_Excerpted records_:

▶

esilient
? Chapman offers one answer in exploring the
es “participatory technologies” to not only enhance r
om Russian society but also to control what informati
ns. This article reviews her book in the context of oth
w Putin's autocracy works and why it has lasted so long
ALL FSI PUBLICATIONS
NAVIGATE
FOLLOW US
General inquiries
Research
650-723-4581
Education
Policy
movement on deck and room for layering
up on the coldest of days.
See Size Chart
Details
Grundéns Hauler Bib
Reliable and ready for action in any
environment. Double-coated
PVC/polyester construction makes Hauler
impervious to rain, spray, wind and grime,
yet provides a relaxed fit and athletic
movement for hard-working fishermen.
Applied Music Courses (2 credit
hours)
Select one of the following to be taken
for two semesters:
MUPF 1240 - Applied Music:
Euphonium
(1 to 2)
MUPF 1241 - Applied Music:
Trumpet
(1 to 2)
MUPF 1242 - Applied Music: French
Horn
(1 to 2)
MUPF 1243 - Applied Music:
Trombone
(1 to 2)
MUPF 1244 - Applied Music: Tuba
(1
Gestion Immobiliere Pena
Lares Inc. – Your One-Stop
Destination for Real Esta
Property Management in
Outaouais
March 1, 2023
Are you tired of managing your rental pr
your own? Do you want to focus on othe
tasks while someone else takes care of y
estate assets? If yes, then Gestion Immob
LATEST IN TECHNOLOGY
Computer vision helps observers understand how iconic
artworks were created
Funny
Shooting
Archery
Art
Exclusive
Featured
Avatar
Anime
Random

◀

_What is expected_:
All records shown above are to be reproduced without any alteration.

_Exercise result_:
esilient
? Chapman offers one answer in exploring the
es “participatory technologies” to not only enhance r
om Russian society but also to control what informati
ns. This article reviews her book in the context of oth
w Putin's autocracy works and why it has lasted so long
ALL FSI PUBLICATIONS
NAVIGATE
FOLLOW US
General inquiries
Research
650-723-4581
Education
Policy
movement on deck and room for layering
up on the coldest of days.
See Size Chart
Details
Grundéns Hauler Bib
Reliable and ready for action in any
environment. Double-coated
PVC/polyester construction makes Hauler
impervious to rain, spray, wind and grime,
yet provides a relaxed fit and athletic
movement for hard-working fishermen.
Applied Music Courses (2 credit
hours)
Select one of the following to be taken
for two semesters:
MUPF 1240 - Applied Music:
Euphonium
(1 to 2)
MUPF 1241 - Applied Music:
Trumpet
(1 to 2)
MUPF 1242 - Applied Music: French
Horn
(1 to 2)
MUPF 1243 - Applied Music:
Trombone
(1 to 2)
MUPF 1244 - Applied Music: Tuba
(1
Gestion Immobiliere Pena
Lares Inc. – Your One-Stop
Destination for Real Esta
Property Management in
Outaouais
March 1, 2023
Are you tired of managing your rental pr
your own? Do you want to focus on othe
tasks while someone else takes care of y
estate assets? If yes, then Gestion Immob
LATEST IN TECHNOLOGY
Computer vision helps observers understand how iconic
artworks were created
Funny
Shooting
Archery
Art
Exclusive
Featured
Avatar
Anime
Random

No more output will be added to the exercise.